Spatial data mining algorithms heavily depend on the efficient processing of neighborhood relations since the neighbors of many objects have to be investigated in a single run of a typical algorithm. Therefore, providing general concepts for neighborhood relations as well as an efficient implementation of these concepts will allow a tight integration of spatial data mining algorithms with a spatial database management system. This will speed up both, the development and the execution of spatial data mining algorithms. In this paper, we define neighborhood graphs and paths and a small set of database primitives for their manipulation.
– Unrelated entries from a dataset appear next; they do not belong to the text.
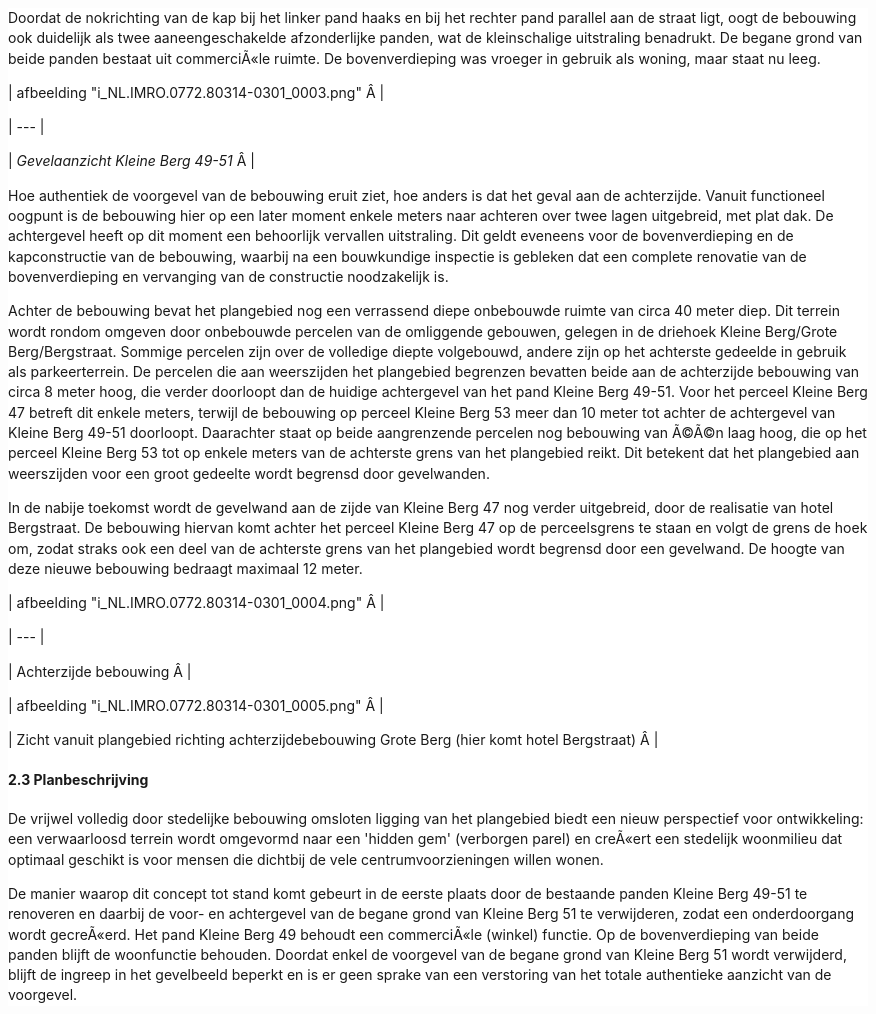 Doordat de nokrichting van de kap bij het linker pand haaks en bij het rechter pand parallel aan de straat ligt, oogt de bebouwing ook duidelijk als twee aaneengeschakelde afzonderlijke panden, wat de kleinschalige uitstraling benadrukt. De begane grond van beide panden bestaat uit commerciÃ«le ruimte. De bovenverdieping was vroeger in gebruik als woning, maar staat nu leeg.

| afbeelding "i_NL.IMRO.0772.80314-0301_0003.png"   Â |

| --- |

| *Gevelaanzicht Kleine Berg 49\-51*   Â |

Hoe authentiek de voorgevel van de bebouwing eruit ziet, hoe anders is dat het geval aan de achterzijde. Vanuit functioneel oogpunt is de bebouwing hier op een later moment enkele meters naar achteren over twee lagen uitgebreid, met plat dak. De achtergevel heeft op dit moment een behoorlijk vervallen uitstraling. Dit geldt eveneens voor de bovenverdieping en de kapconstructie van de bebouwing, waarbij na een bouwkundige inspectie is gebleken dat een complete renovatie van de bovenverdieping en vervanging van de constructie noodzakelijk is.

Achter de bebouwing bevat het plangebied nog een verrassend diepe onbebouwde ruimte van circa 40 meter diep. Dit terrein wordt rondom omgeven door onbebouwde percelen van de omliggende gebouwen, gelegen in de driehoek Kleine Berg/Grote Berg/Bergstraat. Sommige percelen zijn over de volledige diepte volgebouwd, andere zijn op het achterste gedeelde in gebruik als parkeerterrein. De percelen die aan weerszijden het plangebied begrenzen bevatten beide aan de achterzijde bebouwing van circa 8 meter hoog, die verder doorloopt dan de huidige achtergevel van het pand Kleine Berg 49\-51\. Voor het perceel Kleine Berg 47 betreft dit enkele meters, terwijl de bebouwing op perceel Kleine Berg 53 meer dan 10 meter tot achter de achtergevel van Kleine Berg 49\-51 doorloopt. Daarachter staat op beide aangrenzende percelen nog bebouwing van Ã©Ã©n laag hoog, die op het perceel Kleine Berg 53 tot op enkele meters van de achterste grens van het plangebied reikt. Dit betekent dat het plangebied aan weerszijden voor een groot gedeelte wordt begrensd door gevelwanden.

In de nabije toekomst wordt de gevelwand aan de zijde van Kleine Berg 47 nog verder uitgebreid, door de realisatie van hotel Bergstraat. De bebouwing hiervan komt achter het perceel Kleine Berg 47 op de perceelsgrens te staan en volgt de grens de hoek om, zodat straks ook een deel van de achterste grens van het plangebied wordt begrensd door een gevelwand. De hoogte van deze nieuwe bebouwing bedraagt maximaal 12 meter.

| afbeelding "i_NL.IMRO.0772.80314-0301_0004.png"   Â |

| --- |

| Achterzijde bebouwing   Â |

| afbeelding "i_NL.IMRO.0772.80314-0301_0005.png"   Â |

| Zicht vanuit plangebied richting achterzijdebebouwing Grote Berg (hier komt hotel Bergstraat)   Â |

#### 2\.3 Planbeschrijving

De vrijwel volledig door stedelijke bebouwing omsloten ligging van het plangebied biedt een nieuw perspectief voor ontwikkeling: een verwaarloosd terrein wordt omgevormd naar een 'hidden gem' (verborgen parel) en creÃ«ert een stedelijk woonmilieu dat optimaal geschikt is voor mensen die dichtbij de vele centrumvoorzieningen willen wonen.

De manier waarop dit concept tot stand komt gebeurt in de eerste plaats door de bestaande panden Kleine Berg 49\-51 te renoveren en daarbij de voor\- en achtergevel van de begane grond van Kleine Berg 51 te verwijderen, zodat een onderdoorgang wordt gecreÃ«erd. Het pand Kleine Berg 49 behoudt een commerciÃ«le (winkel) functie. Op de bovenverdieping van beide panden blijft de woonfunctie behouden. Doordat enkel de voorgevel van de begane grond van Kleine Berg 51 wordt verwijderd, blijft de ingreep in het gevelbeeld beperkt en is er geen sprake van een verstoring van het totale authentieke aanzicht van de voorgevel.
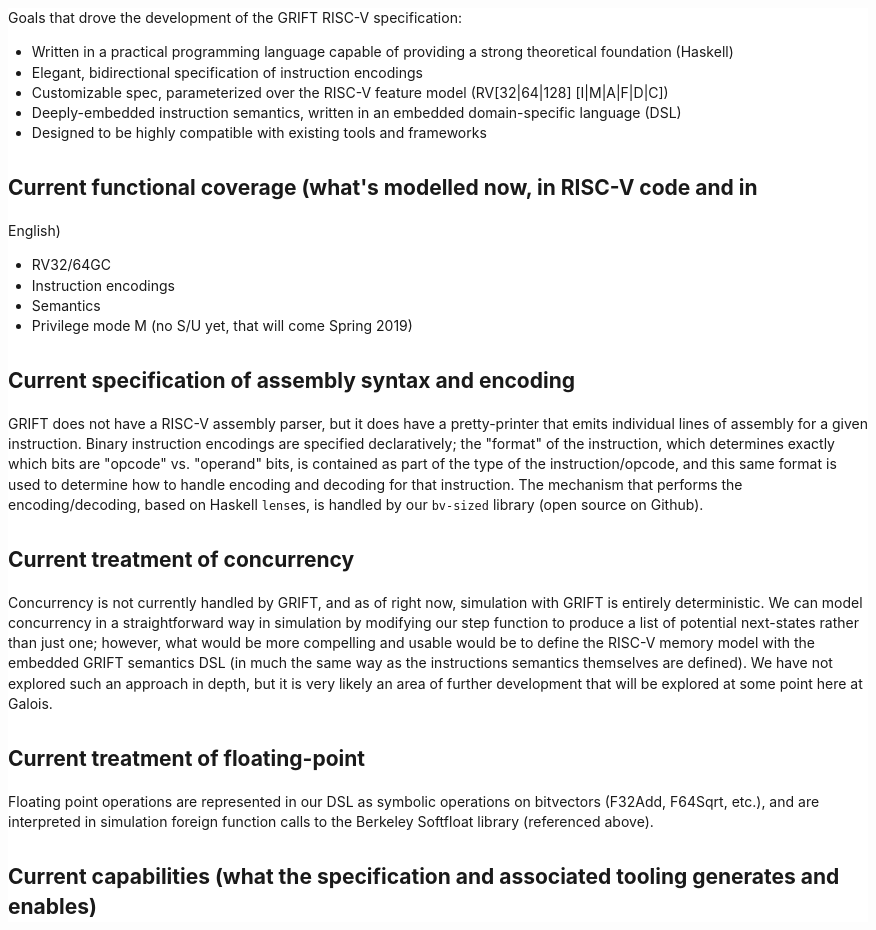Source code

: Goals that drove the development of the GRIFT RISC-V specification:
- Written in a practical programming language capable of providing a strong
theoretical foundation (Haskell)
- Elegant, bidirectional specification of instruction encodings
- Customizable spec, parameterized over the RISC-V feature model (RV[32|64|128]
  [I|M|A|F|D|C])
- Deeply-embedded instruction semantics, written in an embedded domain-specific
language (DSL)
- Designed to be highly compatible with existing tools and frameworks

## Current functional coverage (what's modelled now, in RISC-V code and in
   English)

- RV32/64GC
- Instruction encodings
- Semantics
- Privilege mode M (no S/U yet, that will come Spring 2019)

## Current specification of assembly syntax and encoding

GRIFT does not have a RISC-V assembly parser, but it does have a pretty-printer
that emits individual lines of assembly for a given instruction. Binary
instruction encodings are specified declaratively; the "format" of the
instruction, which determines exactly which bits are "opcode" vs. "operand"
bits, is contained as part of the type of the instruction/opcode, and this same
format is used to determine how to handle encoding and decoding for that
instruction. The mechanism that performs the encoding/decoding, based on Haskell
`lens`es, is handled by our `bv-sized` library (open source on Github).

## Current treatment of concurrency

Concurrency is not currently handled by GRIFT, and as of right now, simulation
with GRIFT is entirely deterministic. We can model concurrency in a
straightforward way in simulation by modifying our step function to produce a
list of potential next-states rather than just one; however, what would be more
compelling and usable would be to define the RISC-V memory model with the
embedded GRIFT semantics DSL (in much the same way as the instructions semantics
themselves are defined). We have not explored such an approach in depth, but it
is very likely an area of further development that will be explored at some
point here at Galois.

## Current treatment of floating-point

Floating point operations are represented in our DSL as symbolic operations on
bitvectors (F32Add, F64Sqrt, etc.), and are interpreted in simulation foreign
function calls to the Berkeley Softfloat library (referenced above).

## Current capabilities (what the specification and associated tooling generates and enables)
We show that typical spatial data mining algorithms are well supported by the proposed basic operations. For finding significant spatial patterns, only certain classes of paths “leading away” from a starting object are relevant. We discuss filters allowing only such neighborhood paths which will significantly reduce the search space for spatial data mining algorithms. Furthermore, we introduce neighborhood indices to speed up the processing of our database primitives. We implemented the database primitives on top of a commercial spatial database management system. The effectiveness and efficiency of the proposed approach was evaluated by using an analytical cost model and an extensive experimental study on a geographic database.